Who will return that sense of belonging-so that ordinary folks don’t simply “kill away”? I’m no seeing it with absentee tribesmen nor with the current nationalized leadership, seen cruising in heavy land cruisers, with their beautiful girl friends of the day! “NO WAY THEY ARE TOO ASHAMED OF TRIBE AND ITS RESPONSIBILITIES” to burge.

But a person dipped in ethnicity with a heightened sense of belonging and with meaningful ties would force the treatment of (Aloro, Nankyinga, Wakadadha, Nagudi, Abooli, Karaveri, Arube, even my brother Okello now speaking the native tongue like the queen of England).

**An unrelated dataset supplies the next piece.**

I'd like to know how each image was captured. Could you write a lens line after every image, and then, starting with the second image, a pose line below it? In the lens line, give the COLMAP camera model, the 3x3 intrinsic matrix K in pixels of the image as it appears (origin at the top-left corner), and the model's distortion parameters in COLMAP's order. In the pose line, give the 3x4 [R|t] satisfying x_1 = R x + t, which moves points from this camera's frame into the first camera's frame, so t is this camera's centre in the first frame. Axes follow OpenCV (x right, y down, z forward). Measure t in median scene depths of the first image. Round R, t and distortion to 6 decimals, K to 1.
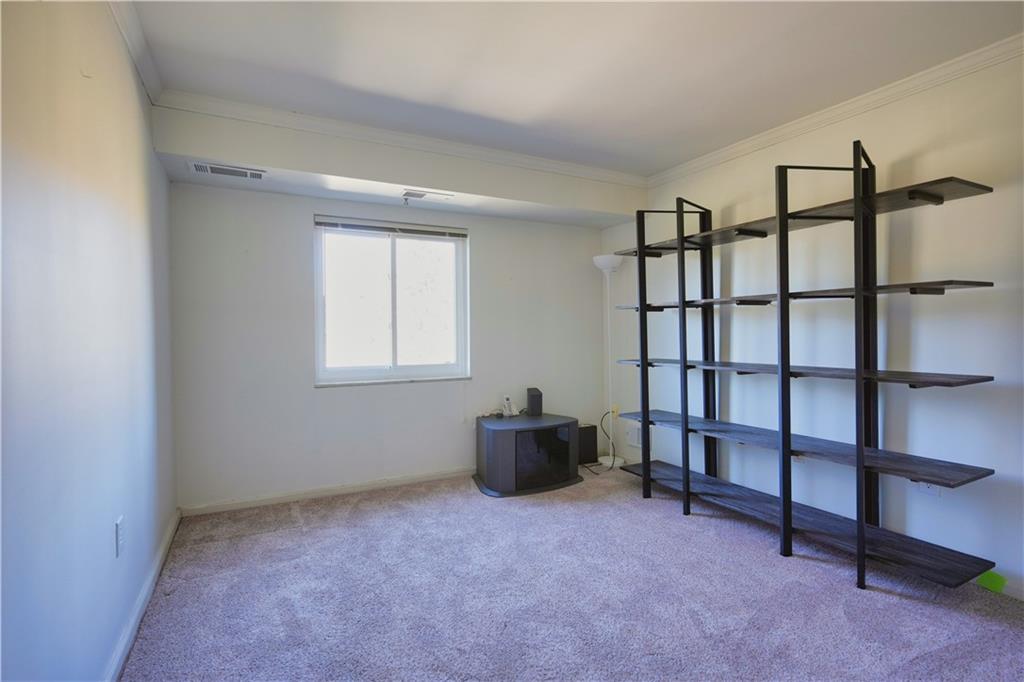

The building of a local dispensary like the cultivating of food that sustains folks, has to be done locally or with a person who cares about the village.We want people with a sense of belonging to be our leads-enough is enough!


“Never forget those who were left home even if the streets are dressed in Gold”.

Sounds like an Okot-P-Bitek song, but this is what this sage of our time wanted us to go away with in his many songs “The importance of a Tribal woman in her uncelebrated beauty”. So go charging with the new, but remember in whose arms you will be back again “the Tribe”. So create those tribal rules of engagement with a sense of pride and purpose -for they will see us through.

Fellow Ugandans, give me my ethnic senate and I will give you a new direction of progress.